The play is largely about structural violence. The U.S. Department of Justice cites that 98 percent of women who experience sexual assault were raped by a man and 93 percent of men who experience sexual assault were raped by a man. There is an undeniable gender dynamic present, and that should be deeply uncomfortable for men. Perhaps men need to recognize their role is not to lead here but to follow. Perhaps men need to do more for the male survivors and victims who exist among them, as people (mainly trans and cis women) within the anti-rape movement have been doing. Additionally, men could consider the ways in which they could deconstruct toxic masculinity, which is a key factor in rape culture (the ways in which our society perpetuates and condones the high prevalence of rape). During the #notallmen vs. #yesallmen Twitter fiasco of 2014 (which was sparked by a killing spree of six women committed by a wealthy, young white man named Elliot Rodger), someone made this excellent analogy: Imagine a bowl of M&M’s. Only some of them are poisoned. Do you eat a handful or do you point out that there is something toxic in that bowl?
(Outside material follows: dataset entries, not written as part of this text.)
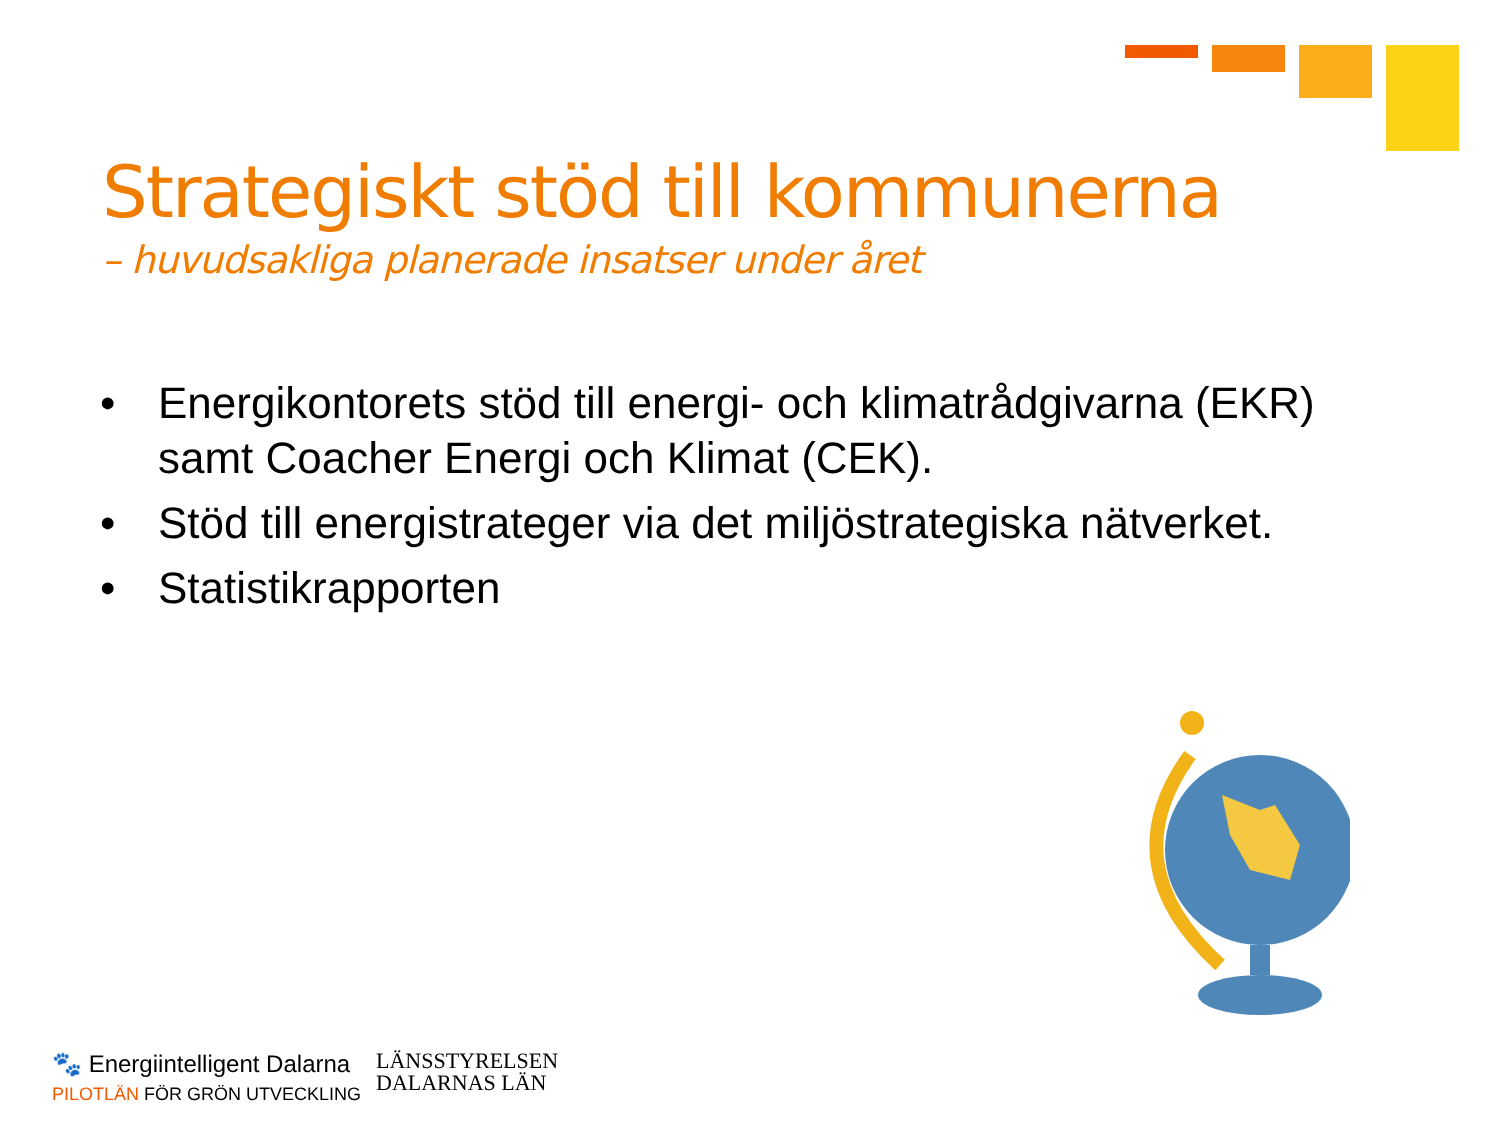Strategiskt stöd till kommunerna
– huvudsakliga planerade insatser under året
• Energikontorets stöd till energi- och klimatrådgivarna (EKR) samt Coacher Energi och Klimat (CEK).
• Stöd till energistrateger via det miljöstrategiska nätverket.
• Statistikrapporten
🐾 Energiintelligent Dalarna
PILOTLÄN FÖR GRÖN UTVECKLING
LÄNSSTYRELSEN
DALARNAS LÄN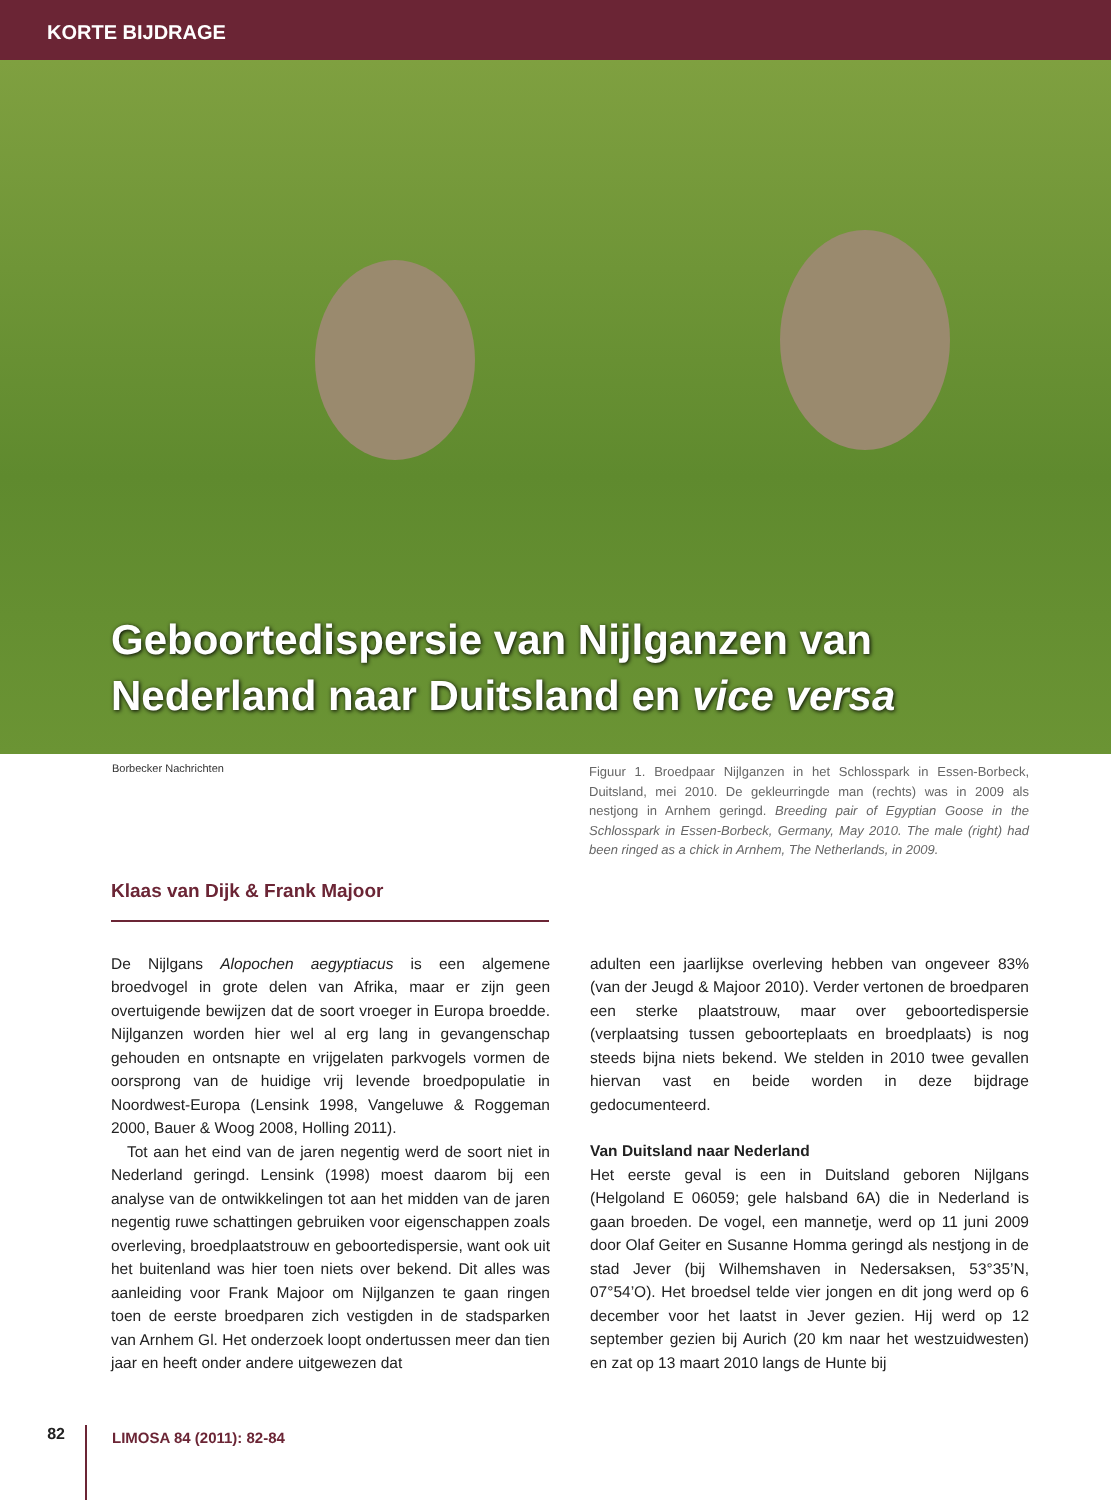KORTE BIJDRAGE
Geboortedispersie van Nijlganzen van
Nederland naar Duitsland en vice versa
Borbecker Nachrichten
Figuur 1. Broedpaar Nijlganzen in het Schlosspark in Essen-Borbeck, Duitsland, mei 2010. De gekleurringde man (rechts) was in 2009 als nestjong in Arnhem geringd. Breeding pair of Egyptian Goose in the Schlosspark in Essen-Borbeck, Germany, May 2010. The male (right) had been ringed as a chick in Arnhem, The Netherlands, in 2009.
Klaas van Dijk & Frank Majoor
De Nijlgans Alopochen aegyptiacus is een algemene broedvogel in grote delen van Afrika, maar er zijn geen overtuigende bewijzen dat de soort vroeger in Europa broedde. Nijlganzen worden hier wel al erg lang in gevangenschap gehouden en ontsnapte en vrijgelaten parkvogels vormen de oorsprong van de huidige vrij levende broedpopulatie in Noordwest-Europa (Lensink 1998, Vangeluwe & Roggeman 2000, Bauer & Woog 2008, Holling 2011).
Tot aan het eind van de jaren negentig werd de soort niet in Nederland geringd. Lensink (1998) moest daarom bij een analyse van de ontwikkelingen tot aan het midden van de jaren negentig ruwe schattingen gebruiken voor eigenschappen zoals overleving, broedplaatstrouw en geboortedispersie, want ook uit het buitenland was hier toen niets over bekend. Dit alles was aanleiding voor Frank Majoor om Nijlganzen te gaan ringen toen de eerste broedparen zich vestigden in de stadsparken van Arnhem Gl. Het onderzoek loopt ondertussen meer dan tien jaar en heeft onder andere uitgewezen dat
adulten een jaarlijkse overleving hebben van ongeveer 83% (van der Jeugd & Majoor 2010). Verder vertonen de broedparen een sterke plaatstrouw, maar over geboortedispersie (verplaatsing tussen geboorteplaats en broedplaats) is nog steeds bijna niets bekend. We stelden in 2010 twee gevallen hiervan vast en beide worden in deze bijdrage gedocumenteerd.
Van Duitsland naar Nederland
Het eerste geval is een in Duitsland geboren Nijlgans (Helgoland E 06059; gele halsband 6A) die in Nederland is gaan broeden. De vogel, een mannetje, werd op 11 juni 2009 door Olaf Geiter en Susanne Homma geringd als nestjong in de stad Jever (bij Wilhemshaven in Nedersaksen, 53°35’N, 07°54’O). Het broedsel telde vier jongen en dit jong werd op 6 december voor het laatst in Jever gezien. Hij werd op 12 september gezien bij Aurich (20 km naar het westzuidwesten) en zat op 13 maart 2010 langs de Hunte bij
82
LIMOSA 84 (2011): 82-84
The author is correct in asserting there are indeed other ways to raise awareness and funding for victims and survivors of sexual and domestic violence. So, to the author I ask, what are you doing in your life to dismantle rape culture? What are you doing in your life to support the groups tirelessly doing this work? What are you doing in your life to support survivors?

Finally, are The Vagina Monologues useful to us?

I would welcome this debate among those of us who have been in this fight, both personal and political. Among the majority of us, there is a recognition that critical analysis is essential here. The play centers Eve Ensler’s experiences as a middle-class, white, cisgender woman, and we need to de-center this experience. Where are the trans women’s voices in this play when transgender persons are one of the most vulnerable populations when it comes to sexual and domestic violence? Where are the voices of those with disabilities, who are also overrepresented as victims of sexual and domestic abuse? What about incarcerated women? Is the intersection of anti-Blackness and misogyny explicitly addressed? Is white supremacy’s role in sustaining violence against survivors of color explicitly addressed?

As a staff advisor to the show, I’ve been privileged to work with some of the individuals on the production team, who have been having these conversations since last semester and working to bring them to the audience. Our Women’s Studies Publications Intern created a zine that covers the issues of exclusion and erasure found in the play. Certainly, this play is a piece of feminist history, reflective of the problems within our society and within our feminist movements. My personal suggestion would be to research and amplify the voices of those erased here. Just because a social group (trans, homeless, imprisoned, etc.) is being erased in a conversation doesn’t mean they aren’t speaking their truths and organizing for their safety, welfare and human rights. We need to join them.